*The Childville Students performing Morountodun at Muson Centre, Lagos.

By Prisca Sam-Duru

It was yet another exhilarating experience at the MUSON stage Onikan, Lagos last week during the annual stage performance of the Childville School, Ogudu, Lagos.

Being 8th in the series and what was a clear drifting from their usual re-enactment of plays that promote various cultures and traditions of the diverse peoples of Nigeria, this edition titled  Moroutodun, as timely as it was, spoke to the plight of the masses due to bad governance.

Commendable is the consistency and amazing acts by the students who have since inception of the annual performance re-enacted classics such as Professors Chinua Achebe’s  Things Fall Apart, Zulu Sofola’s  King Emene, Ola Rotimi’s  The gods Are Not To Blame, Wole Soyinka’s  Death And The King’s Horseman, etc.

Moroutodun  was written by one of Nigeria’s veteran playwrights, Prof.  Femi Osofisan and directed by Mr Gboyega Gbiletan Jerome. The play reflects the 1965 Agbekoya revolution by poor farmers against politicians and bad government.  Moroutodun  in an exciting manner brings to the fore the contributions of women in nation-building and conflict resolution.

The curtain opens on  Moroutodun  with a drama directed by Daniel Eta, depicting the hardships experienced by poor farmers in Agbekoya. Simultaneously, the farmers are protesting high taxation without dividends.

The major character in the play, Titubi, played by Ashely Mene and Olohita Isoze, a spoilt daughter of the most influential woman in the area, together with her followers are bent on disrupting the play with the belief that the actors are selling dangerous ideas to the protesting masses.

Her plan fails. After discussions with the Deputy Superintendent who has been on trail of the protesters’ leader, Marshall (Iniubong Ini-Inyang), Titubi agrees to work with the police to achieve her aim. She disguises as a prisoner, and after her release by the same protesting farmers she is fighting against, she goes undercover. Her encounter with Marshall earns her the name Morountodun and the rest of the tragic act couldn’t have been more spellbinding. The climax of the play is an indication of the need for a government with a human face as Titubi discovers the extent of the people’s sufferings and intervenes.

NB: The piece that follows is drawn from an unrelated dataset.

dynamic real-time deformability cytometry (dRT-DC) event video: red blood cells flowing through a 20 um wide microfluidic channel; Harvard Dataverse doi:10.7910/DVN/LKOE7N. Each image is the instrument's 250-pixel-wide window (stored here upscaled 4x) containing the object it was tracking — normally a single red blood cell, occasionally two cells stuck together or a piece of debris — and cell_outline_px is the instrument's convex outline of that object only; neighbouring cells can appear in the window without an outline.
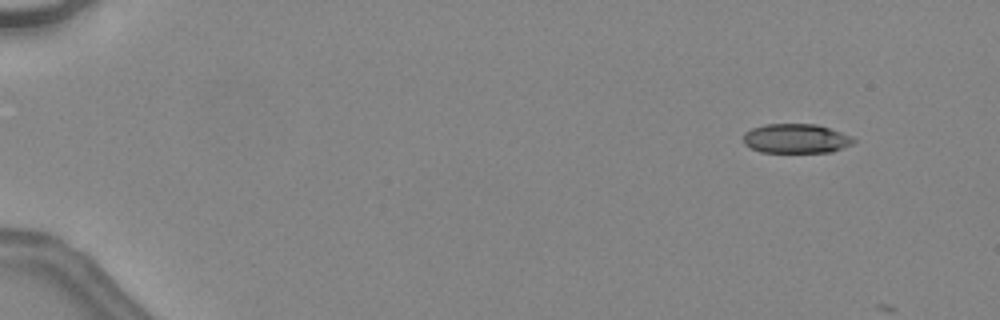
{"species": "common noctule bat (a hibernating species)", "species_latin": "Nyctalus noctula", "temperature_condition": "warm", "stored_images_in_passage": 8, "camera_frame_rate_fps": 3000, "um_per_image_px": 0.085, "animal": {"sex": "female", "body_mass_g": 24.6, "forearm_length_mm": 56.2}, "frame": {"image": 1, "passage_image": 6, "time_ms": 1.667, "image_size_px": [1000, 320], "cell_outline_px": [[856, 140], [852, 144], [844, 148], [832, 152], [760, 152], [744, 144], [744, 132], [752, 128], [764, 124], [816, 124], [852, 136]], "centroid_in_image_um": [67.67, 11.78], "position_along_channel_um": 17.3, "area_um2": 18.9}}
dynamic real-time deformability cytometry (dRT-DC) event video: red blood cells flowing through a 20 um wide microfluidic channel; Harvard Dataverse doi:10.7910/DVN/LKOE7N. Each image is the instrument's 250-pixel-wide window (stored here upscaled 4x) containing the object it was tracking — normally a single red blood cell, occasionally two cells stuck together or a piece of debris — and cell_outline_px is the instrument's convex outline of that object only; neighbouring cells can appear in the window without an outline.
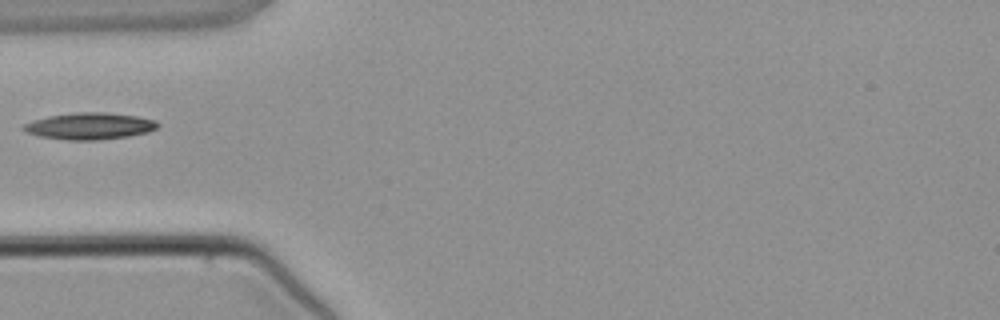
{"species": "common noctule bat (a hibernating species)", "species_latin": "Nyctalus noctula", "temperature_condition": "warm", "stored_images_in_passage": 4, "camera_frame_rate_fps": 3000, "um_per_image_px": 0.085, "animal": {"sex": "male", "body_mass_g": 21.5, "forearm_length_mm": 52.0}, "frame": {"image": 1, "passage_image": 4, "time_ms": 4.0, "image_size_px": [1000, 320], "cell_outline_px": [[160, 124], [156, 128], [148, 132], [128, 136], [100, 140], [68, 140], [40, 136], [28, 132], [20, 128], [24, 124], [32, 120], [48, 116], [80, 112], [104, 112], [136, 116], [156, 120]], "centroid_in_image_um": [7.63, 10.71], "position_along_channel_um": 77.4, "area_um2": 20.81}}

Speaking shortly after the play, Iniobong (Marshall) who was excited with the outstanding performance said: “I’ve been acting for four years straight and it’s been a wonderful experience as it’s my first real major role and I’m thankful for the opportunity to showcase what I have.

“We are trying to tell a story. If you look at what’s happening in Nigeria, some people in positions are looting tax payers’ money instead of using it to develop the country. You can see from the storyline that the farmers, just like Nigerians, are protesting that if they must pay tax then they must benefit from it,” said the Artistic Director of  Moroutodun,  Mr Gboyega Jerome said.

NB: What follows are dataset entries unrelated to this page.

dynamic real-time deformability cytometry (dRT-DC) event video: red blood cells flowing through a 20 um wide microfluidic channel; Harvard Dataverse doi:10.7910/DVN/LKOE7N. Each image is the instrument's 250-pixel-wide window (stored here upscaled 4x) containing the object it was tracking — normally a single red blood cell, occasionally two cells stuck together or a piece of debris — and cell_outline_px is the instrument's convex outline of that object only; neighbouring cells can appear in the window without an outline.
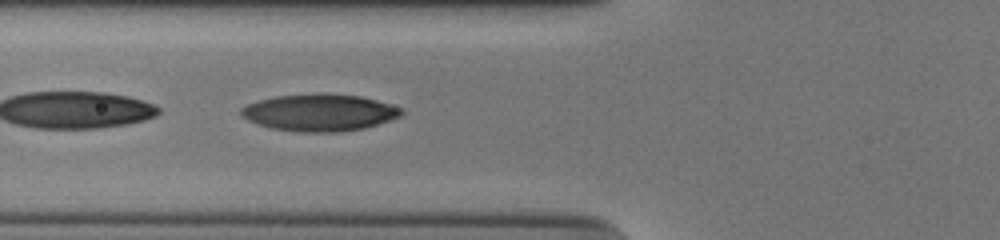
{"species": "human", "species_latin": "Homo sapiens", "temperature_condition": "cold", "stored_images_in_passage": 41, "camera_frame_rate_fps": 3000, "um_per_image_px": 0.085, "donor": {"sex": "male"}, "frame": {"image": 1, "passage_image": 9, "time_ms": 2.667, "image_size_px": [1000, 240], "cell_outline_px": [[404, 112], [400, 116], [364, 128], [340, 132], [300, 132], [272, 128], [256, 124], [240, 116], [240, 108], [248, 104], [260, 100], [276, 96], [320, 92], [360, 96], [376, 100], [404, 108]], "centroid_in_image_um": [27.14, 9.56], "position_along_channel_um": 98.7, "area_um2": 34.74}}
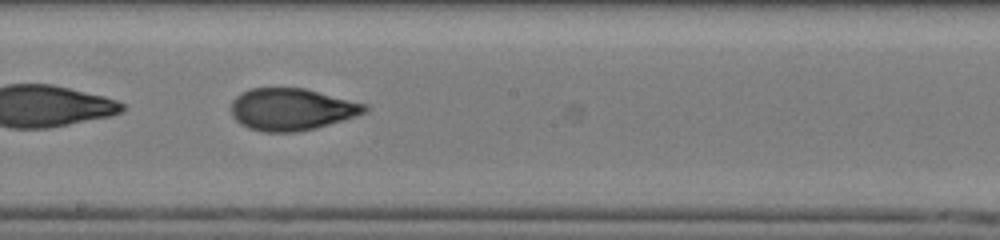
{"frame": {"image": 2, "passage_image": 19, "time_ms": 6.0, "image_size_px": [1000, 240], "cell_outline_px": [[368, 108], [364, 112], [356, 116], [344, 120], [316, 128], [296, 132], [264, 132], [248, 128], [240, 124], [232, 116], [232, 100], [240, 92], [252, 88], [304, 88], [368, 104]], "centroid_in_image_um": [24.78, 9.29], "position_along_channel_um": 223.4, "area_um2": 32.83}}
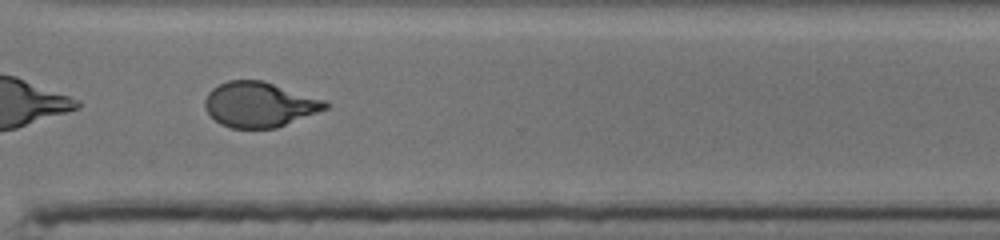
{"frame": {"image": 3, "passage_image": 29, "time_ms": 9.333, "image_size_px": [1000, 240], "cell_outline_px": [[332, 104], [328, 108], [276, 128], [232, 128], [220, 124], [204, 108], [204, 100], [208, 92], [212, 88], [228, 80], [264, 80], [328, 100]], "centroid_in_image_um": [22.09, 8.87], "position_along_channel_um": 348.5, "area_um2": 31.96}}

He added that “the essence of bringing this story on stage now is to look at the past scenarios that shaped some of our histories and then look at how it can help us solve some of our challenges.”

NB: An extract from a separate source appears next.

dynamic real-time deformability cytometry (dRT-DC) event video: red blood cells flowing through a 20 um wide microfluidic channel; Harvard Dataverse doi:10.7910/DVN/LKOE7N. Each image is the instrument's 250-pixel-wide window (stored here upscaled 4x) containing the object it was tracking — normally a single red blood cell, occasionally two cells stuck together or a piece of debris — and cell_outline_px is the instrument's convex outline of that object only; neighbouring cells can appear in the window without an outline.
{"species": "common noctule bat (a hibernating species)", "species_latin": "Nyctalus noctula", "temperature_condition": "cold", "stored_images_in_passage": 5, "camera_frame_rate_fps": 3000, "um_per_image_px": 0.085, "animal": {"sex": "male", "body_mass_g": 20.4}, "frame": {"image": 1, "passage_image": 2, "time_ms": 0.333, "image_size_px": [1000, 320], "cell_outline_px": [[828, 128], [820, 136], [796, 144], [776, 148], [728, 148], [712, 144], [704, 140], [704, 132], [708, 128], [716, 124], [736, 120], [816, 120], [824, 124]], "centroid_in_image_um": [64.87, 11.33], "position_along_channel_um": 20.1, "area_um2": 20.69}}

On whether the government is close to the people enough to know how much suffering they’re going through considering that it took the main character Titubu, an experience with the farmers to know their plight, Mr. Jerome said “I believe that any responsible government should know when it’s people are suffering like we are now and it is their duty to make sure that they put in more efforts to make everyone satisfied. This is why I’m recommending the play to everyone and it’s going to be on YouTube.”